Lula visitó Rancagua hace 31 años

En esta crónica, Edison Ortiz nos relata la histórica y desconocida visita de Lula a Rancagua en 1991. Así lo recuerda: “Subió al escenario del viejo sindicato minero, testigo de tantos acontecimientos históricos y habló y se le escuchó, en un auditorio a medio llenar. Lula, por entonces tenía 45 años, poseía una empatía directa con el público y, mientras gesticulaba, sus expresiones, a quienes estábamos en primera fila, nos llamaba la atención su par de dedos cortados en sus manos, herencia de su paso como obrero metalúrgico”.

Edison Ortiz

Rancagua, pese a ser una urbe provinciana: “un puerto sin mar y sin orillas, junto a una montaña de cobre, lugar de paso adonde los hombres llegan, viven un tiempo en cualquier forma y luego se van” siempre se las ha arreglado para estar presente en la historia. Aquí se produjo un capítulo importante en la disputa por la emancipación nacional. Por aquí pasó Darwin, en su viaje en el Beagle, rumbo a las termas de Cauquenes, alojando una noche en la ciudad; por aquí pasó el mariscal de Gaulle – “la Francia soy yo” – para conmemorar el sesquicentenario de la batalla de Rancagua en el gobierno de Frei Montalva, celebración por la cual el presidente le enviaría una nota de felicitaciones al entonces alcalde Nicolás Díaz, que atesoró en un lugar central de su casa hasta su muerte; Rancagua fue una de las sedes de un mundial de fútbol; Allende celebró “la segunda independencia de Chile – la nacionalización del cobre en plaza de los Héroes -, y aquí surgió el movimiento sindical que encabezó Rodolfo Seguel, que culminaría cinco años más tarde con Pinochet derrotado en las urnas. Por aquí pasó, también, a inicios de nuestra transición, un joven dirigente sindical con dos dedos menos en sus manos, que acaba de ser electo por tercera vez presidente de Brasil. Nos referimos a Luiz Inácio Lula da Silva. El siguiente es el relato y los pormenores de esa corta visita a la capital regional.

 El contexto

La Juventud Socialista realizaba su pleno nacional en la capital regional y con la escenografía de fondo de la celebración del 248° aniversario de la fundación de la ciudad. Clave para que el evento se desarrollase en Rancagua fue la participación del entonces director regional del Instituto Nacional de la Juventud, Luis Pérez – conocido en la clandestinidad en Santiago, como Martín y en Talca como “el chico Ernesto”, siempre acompañado por su infaltable cajetilla de cigarrillos Hilton – por entonces, miembro de la comisión política de la organización y cercano al equipo que dirigía la Juventud Socialista (JS) y que lideraba Jaime Fuentealba, el querido Fischer, por su habilidad para el ajedrez. 

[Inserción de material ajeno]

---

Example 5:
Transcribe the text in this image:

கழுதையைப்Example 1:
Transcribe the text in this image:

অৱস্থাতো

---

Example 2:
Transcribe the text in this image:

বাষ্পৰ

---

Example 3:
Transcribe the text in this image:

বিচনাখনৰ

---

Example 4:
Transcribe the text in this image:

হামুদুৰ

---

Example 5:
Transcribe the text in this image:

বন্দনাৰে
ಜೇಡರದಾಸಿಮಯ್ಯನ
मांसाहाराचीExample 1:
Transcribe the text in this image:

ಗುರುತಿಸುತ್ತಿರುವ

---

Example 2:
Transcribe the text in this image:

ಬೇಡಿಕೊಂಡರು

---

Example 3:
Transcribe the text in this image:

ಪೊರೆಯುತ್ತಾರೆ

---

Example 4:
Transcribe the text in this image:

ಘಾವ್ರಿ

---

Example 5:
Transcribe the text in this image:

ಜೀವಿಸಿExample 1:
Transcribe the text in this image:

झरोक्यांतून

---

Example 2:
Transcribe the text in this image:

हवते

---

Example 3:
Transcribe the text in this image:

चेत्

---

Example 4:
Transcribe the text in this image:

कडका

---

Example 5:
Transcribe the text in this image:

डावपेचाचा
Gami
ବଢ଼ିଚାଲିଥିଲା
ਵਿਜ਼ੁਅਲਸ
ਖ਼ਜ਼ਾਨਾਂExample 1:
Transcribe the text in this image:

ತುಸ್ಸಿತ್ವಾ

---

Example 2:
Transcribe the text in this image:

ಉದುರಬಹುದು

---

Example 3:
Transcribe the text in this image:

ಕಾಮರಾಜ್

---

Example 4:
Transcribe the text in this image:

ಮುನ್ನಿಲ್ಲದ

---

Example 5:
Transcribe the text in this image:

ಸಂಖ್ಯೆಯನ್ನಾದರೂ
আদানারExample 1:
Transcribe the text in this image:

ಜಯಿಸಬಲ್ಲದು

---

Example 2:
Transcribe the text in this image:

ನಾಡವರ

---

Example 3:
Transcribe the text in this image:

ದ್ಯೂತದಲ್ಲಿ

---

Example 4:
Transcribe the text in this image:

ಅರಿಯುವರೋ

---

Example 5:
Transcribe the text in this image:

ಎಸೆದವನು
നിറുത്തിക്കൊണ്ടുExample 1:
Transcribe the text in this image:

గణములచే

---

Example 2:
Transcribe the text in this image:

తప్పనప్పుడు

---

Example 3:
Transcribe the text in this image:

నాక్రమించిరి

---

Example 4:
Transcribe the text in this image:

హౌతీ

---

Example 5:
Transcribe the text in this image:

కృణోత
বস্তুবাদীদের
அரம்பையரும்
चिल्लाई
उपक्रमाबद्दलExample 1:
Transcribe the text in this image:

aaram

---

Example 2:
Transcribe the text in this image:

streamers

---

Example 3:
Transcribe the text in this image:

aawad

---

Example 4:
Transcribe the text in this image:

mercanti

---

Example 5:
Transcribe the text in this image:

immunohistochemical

Los convocados comenzaron a llegar el viernes 4 por la tarde y el sábado 5 de octubre se efectuó el pleno. Tempranamente por la mañana comenzó a circular la versión de que se haría presente, en el acto en el viejo sindicato Sewell y Mina, Lula, exdirigente sindical de la industria metalúrgica al mando de un nuevo referente político, el Partido de los Trabajadores (PT), que ya se empezaba a transformar en un referente para la izquierda latinoamericana posdictadura.  

Sobre su presencia en la ciudad hay dos versiones: la primera que habría sido traído por una parte de la directiva socialista, que presidía por entonces Jorge Arrate y, dado que ni Aylwin ni Lagos lo quisieron recibir – a excepción del hombre de buen olfato político como lo era Enrique Correa –, fue enviado al evento de una masiva juventud con mucha presencia organizativa. Las gestiones se habrían desarrollado a través de uno de los hombres de confianza de Lula, Marco Aurelio Garcia, quien vivió parte de su exilio en el Chile de Allende. En la Facultad de Economía conoció a personajes como Carlos Ominami y luego, en el exilio en Francia, fue un activo militante del MIR, donde tuvo un acercamiento con Gonzalo Martner. No fue casual que ese día, el entonces subsecretario de desarrollo regional de Aylwin, muy casual, llegase al Sewell y Mina acompañado por viejos ex compañeros de ruta a escuchar a Lula, provenientes de Las Cabras, donde se encontraban en casa de uno de ellos, Milton Lee, en un encuentro de viejos amigos.  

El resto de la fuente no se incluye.